Und was wird seine Zukunft sein? Wird es ihm in absehbarer Zeit gelingen, auch sein letztes Ziel zu erreichen? Wird er den Gedrückten und Verfolgten eine rechtlich gesicherte Heimstätte in Palästina schaffen können? Dies Ziel kann im zweifachen Sinn verstanden werden, in einem engern und einem weitern.

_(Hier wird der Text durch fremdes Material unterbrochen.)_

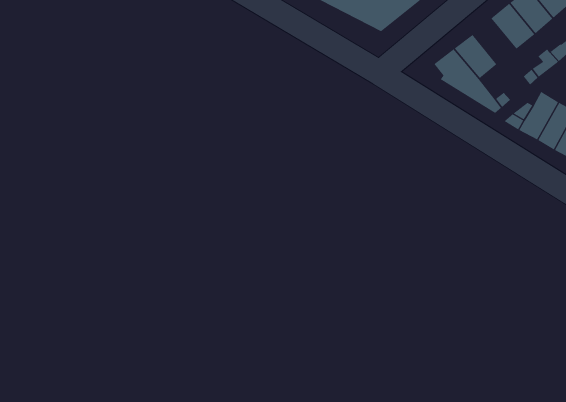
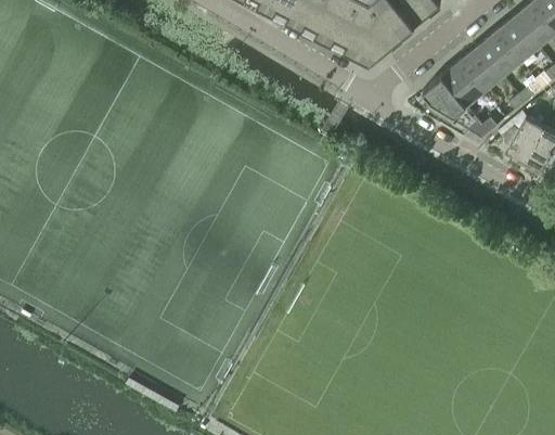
building: none -> [462,46,504,90]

Die Zionisten beabsichtigen zunächst vom Souverän des Landes, dem Sultan, die bestimmte, in rechtliche Formen gefasste Erlaubnis zu bekommen zu rechtlich völlig gesichertem Bodenerwerb in Palästina, dann sollen arme oder gedrückte Juden dort angesiedelt werden, damit sie durch Ackerbau zu Wohlstand kommen; auch industrielle Unternehmungen sollen von Juden für Juden dort eingerichtet werden. Dies ist ein praktisch wohl erreichbares Ziel. In dieser Beziehung erscheint der Zionismus als eine Wohltätigkeits-Anstalt, die sich von den älteren, derartigen Gesellschaften nur etwa durch die umfassenderen Pläne und dadurch unterscheiden würde, dass sie ihren Unternehmungen rechtliche Sicherheit durch ausdrückliche Genehmigung des Sultans selbst verschaffen will.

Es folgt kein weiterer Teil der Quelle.